Now since this is an action like the others ones, you can handle it in the same way. So you can intercept it inside your extension and handle it there. Here's how you do that. You receive the notification. You check if it's a text input action. You extract the text of the user typed and send it to the server. And when you're done, you dismiss the notification.
And this is what happens. You tap, type, and there's a problem again here with this notification. I want to respond to the invite, but there's only a send button, and I can't say if I want to accept or decline. So what we would like to do is to have the text field but also two buttons so I can accept or decline the invitation. Something like this. Would that work? Well, there's no new API to do this, and there's no new API because it already exists. You can use the existing UIKit custom input accessory view API to add your own custom into the text field to the notification.
[ Applause ]
To do that, the first thing you want to do is to say that your controller can become first responder. This tells both the UIKit system that it's part of the responder chain and the notification system tells that you don't want the standard text field. Then you create your own custom inputAccessoryView, in this case, like mine, there was a text field and two buttons.

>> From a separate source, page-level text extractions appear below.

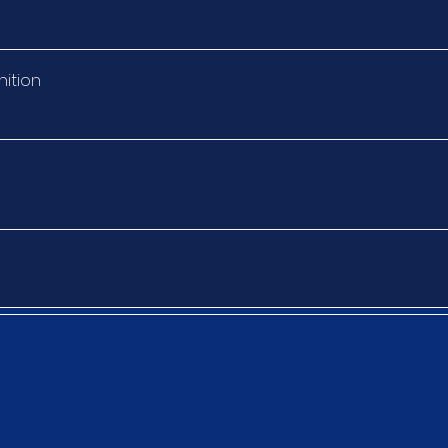
nition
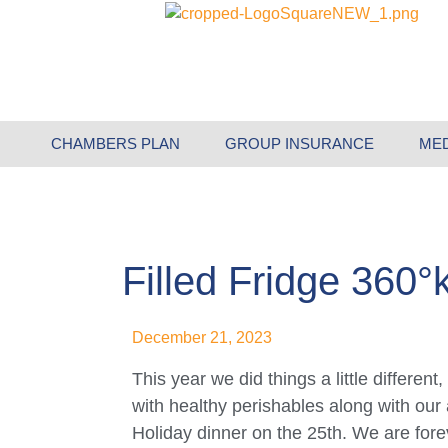
CHAMBERS PLAN
GROUP INSURANCE
ME
Filled Fridge 360°
December 21, 2023
This year we did things a little differe
with healthy perishables along with our
Holiday dinner on the 25th. We are forev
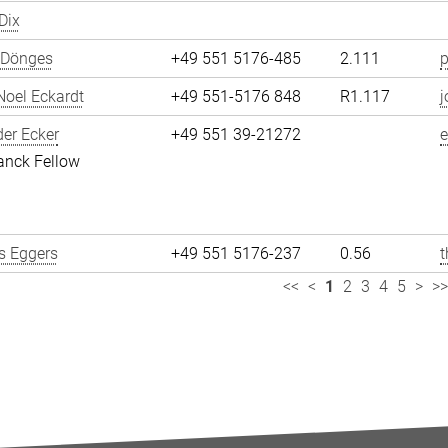
Dix
 Dönges
+49 551 5176-485
2.111
p
oel Eckardt
+49 551-5176 848
R1.117
j
er Ecker
+49 551 39-21272
e
anck Fellow
 Eggers
+49 551 5176-237
0.56
<<
<
1
2
3
4
5
>
>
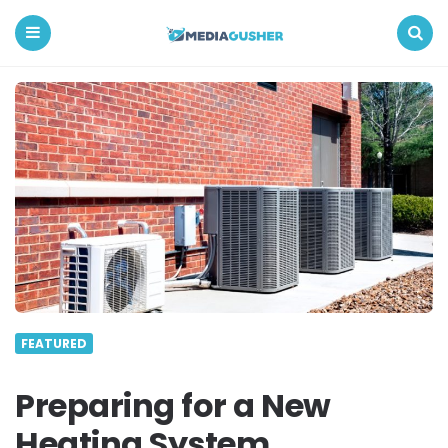
Media
Gusher
Menu
Search
FEATURED
Preparing for a New
Heating System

And then when I receive the response, the action, the comment action from the user, I can make it first responder so that the text field and the keyboard appears. I need to do both calls here because the first one makes a view controller first responder. So the text field appears, and the second one makes the text field first responder so that the keyboard appears.
You notice that in this case, I don't really, I'm not interested in the fact that it's a textable action or not. You can use regular actions because I'm going to get the text from the user from my own inputAccessoryView. So I have access to that UI. And the result of this is that when you tap on comment, now you can type your response and actually respond to the invitation.
So this was all for NotificationContentExtensions. There are some other small bits of the PI that you can come and talk to us at the labs a little later in the week. And what we learned today is how to use attachments in custom UI, in Notification Content Extensions in iOS X. We learned how to download and add attachments to notifications by using a service extension.
We learned how to do custom UI, fully custom UI with your specialized content with the content extensions that can use media attachments and can handle user interaction. For more information about all of this, there's a special page for this session. We had a session earlier today that if you missed you can catch up to learn about the new user notifications framework and more details about the service extension. Thank you.